While the Wampus Cat Music Festival might be off, the venue that was slated to host the three day event is still very much here.

Gross Farms has two sites in Lee and Harnett counties — their main facility on Pickett Road off N.C. 87 south of Carolina Trace, and Gross Farms II, a nearly 200-acre pasture near Seminole which was until recently slated to be the venue for Wampus Cat. While owners John and Tina Gross had partnered with organizer Indie on Air as the event’s venue, they weren’t a part of the decision to postpone and ultimately cancel the event.

The cancellation does shine a light, though, on what’s called “agri-tourism,” something many farms both regionally and across the country have turned to as a way of diversifying income as agriculture has changed over the years.

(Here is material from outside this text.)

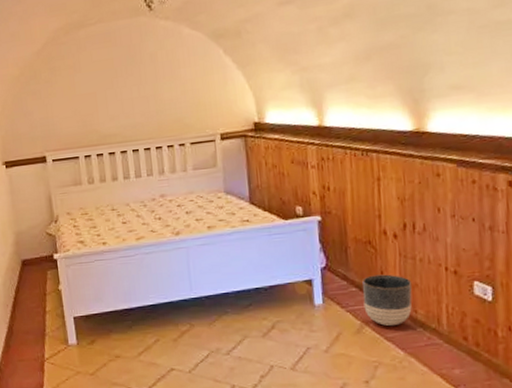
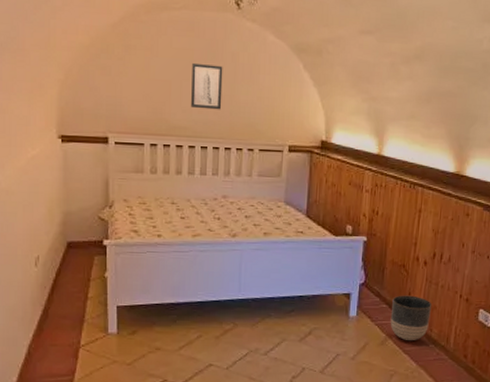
wall art: none [113,68,148,114] -> present [191,62,223,110]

John and Tina Gross stand in a strawberry field at the Gross Farms property on Pickett Road in southern Lee County | Photo by Billy Liggett

Gross Farms has been at the tip of that spear for a long time. Long before the Grosses ever considered being the venue for something like a multi-day music festival, they’d made their working farm open to the public in many ways over the last two decades-plus — a strawberry patch that’s open to the public during the spring, a 10-acre corn maze in the fall, a sunflower patch, a produce market, hayrides, a pumpkin patch, and much, much more.

“Costs have skyrocketed,” explained Tina. “I think many farmers want to diversify. You have to think outside the box and figure out how to generate revenue in different ways.”

The Grosses were able to obtain the Gross Farms II property — which had been in the family for generations – from some distant relatives of John’s about six years ago. They’ve grown soy there, and it’s also been used for tobacco, but that “think outside the box” mentality led the Grosses to begin viewing it as something more.

“It will always be a working farm,” said Tina. “But we thought it could be cool to have a music festival of some kind out there. Nothing permanent.”

Indie on Air came into the picture about three years ago and helped validate what John and Tina believed about the property. And while Wampus Cat specifically is no longer in the cards, the Grosses still see the same potential for the property.

“Ideally I would like to see a smaller, one stage type of event a couple of times a year,” Tina continued. “We’re doing some research into things people in the community will enjoy and we hope we can still make (Gross Farms II) into a place where people can come to see music.”